Stored data entries

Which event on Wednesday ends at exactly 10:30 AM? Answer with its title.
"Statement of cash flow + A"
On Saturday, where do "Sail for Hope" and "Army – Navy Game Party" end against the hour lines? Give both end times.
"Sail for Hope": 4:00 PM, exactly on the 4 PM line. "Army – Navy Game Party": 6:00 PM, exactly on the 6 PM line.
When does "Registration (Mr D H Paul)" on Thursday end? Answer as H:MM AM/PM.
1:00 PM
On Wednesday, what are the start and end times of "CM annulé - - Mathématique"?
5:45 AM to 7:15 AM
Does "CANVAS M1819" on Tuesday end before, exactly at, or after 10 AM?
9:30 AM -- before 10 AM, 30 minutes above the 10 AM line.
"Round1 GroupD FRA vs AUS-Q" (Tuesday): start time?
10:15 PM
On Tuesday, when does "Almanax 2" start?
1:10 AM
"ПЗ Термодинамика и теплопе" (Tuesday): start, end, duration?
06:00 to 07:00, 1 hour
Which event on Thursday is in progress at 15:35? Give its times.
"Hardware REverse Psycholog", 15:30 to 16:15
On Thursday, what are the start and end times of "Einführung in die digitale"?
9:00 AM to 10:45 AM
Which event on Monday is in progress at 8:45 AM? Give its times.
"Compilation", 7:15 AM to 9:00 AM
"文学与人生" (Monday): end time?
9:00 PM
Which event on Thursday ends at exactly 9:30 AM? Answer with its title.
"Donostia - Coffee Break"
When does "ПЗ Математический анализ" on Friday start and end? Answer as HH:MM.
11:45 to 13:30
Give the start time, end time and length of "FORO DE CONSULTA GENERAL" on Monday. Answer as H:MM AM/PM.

(The task):
Put every line of the records above into a JSON list of strings, one string per line, leaving out any blank lines.

(Solution below):
[
  "Which event on Wednesday ends at exactly 10:30 AM? Answer with its title.",
  "\"Statement of cash flow + A\"",
  "On Saturday, where do \"Sail for Hope\" and \"Army – Navy Game Party\" end against the hour lines? Give both end times.",
  "\"Sail for Hope\": 4:00 PM, exactly on the 4 PM line. \"Army – Navy Game Party\": 6:00 PM, exactly on the 6 PM line.",
  "When does \"Registration (Mr D H Paul)\" on Thursday end? Answer as H:MM AM/PM.",
  "1:00 PM",
  "On Wednesday, what are the start and end times of \"CM annulé - - Mathématique\"?",
  "5:45 AM to 7:15 AM",
  "Does \"CANVAS M1819\" on Tuesday end before, exactly at, or after 10 AM?",
  "9:30 AM -- before 10 AM, 30 minutes above the 10 AM line.",
  "\"Round1 GroupD FRA vs AUS-Q\" (Tuesday): start time?",
  "10:15 PM",
  "On Tuesday, when does \"Almanax 2\" start?",
  "1:10 AM",
  "\"ПЗ Термодинамика и теплопе\" (Tuesday): start, end, duration?",
  "06:00 to 07:00, 1 hour",
  "Which event on Thursday is in progress at 15:35? Give its times.",
  "\"Hardware REverse Psycholog\", 15:30 to 16:15",
  "On Thursday, what are the start and end times of \"Einführung in die digitale\"?",
  "9:00 AM to 10:45 AM",
  "Which event on Monday is in progress at 8:45 AM? Give its times.",
  "\"Compilation\", 7:15 AM to 9:00 AM",
  "\"文学与人生\" (Monday): end time?",
  "9:00 PM",
  "Which event on Thursday ends at exactly 9:30 AM? Answer with its title.",
  "\"Donostia - Coffee Break\"",
  "When does \"ПЗ Математический анализ\" on Friday start and end? Answer as HH:MM.",
  "11:45 to 13:30",
  "Give the start time, end time and length of \"FORO DE CONSULTA GENERAL\" on Monday. Answer as H:MM AM/PM."
]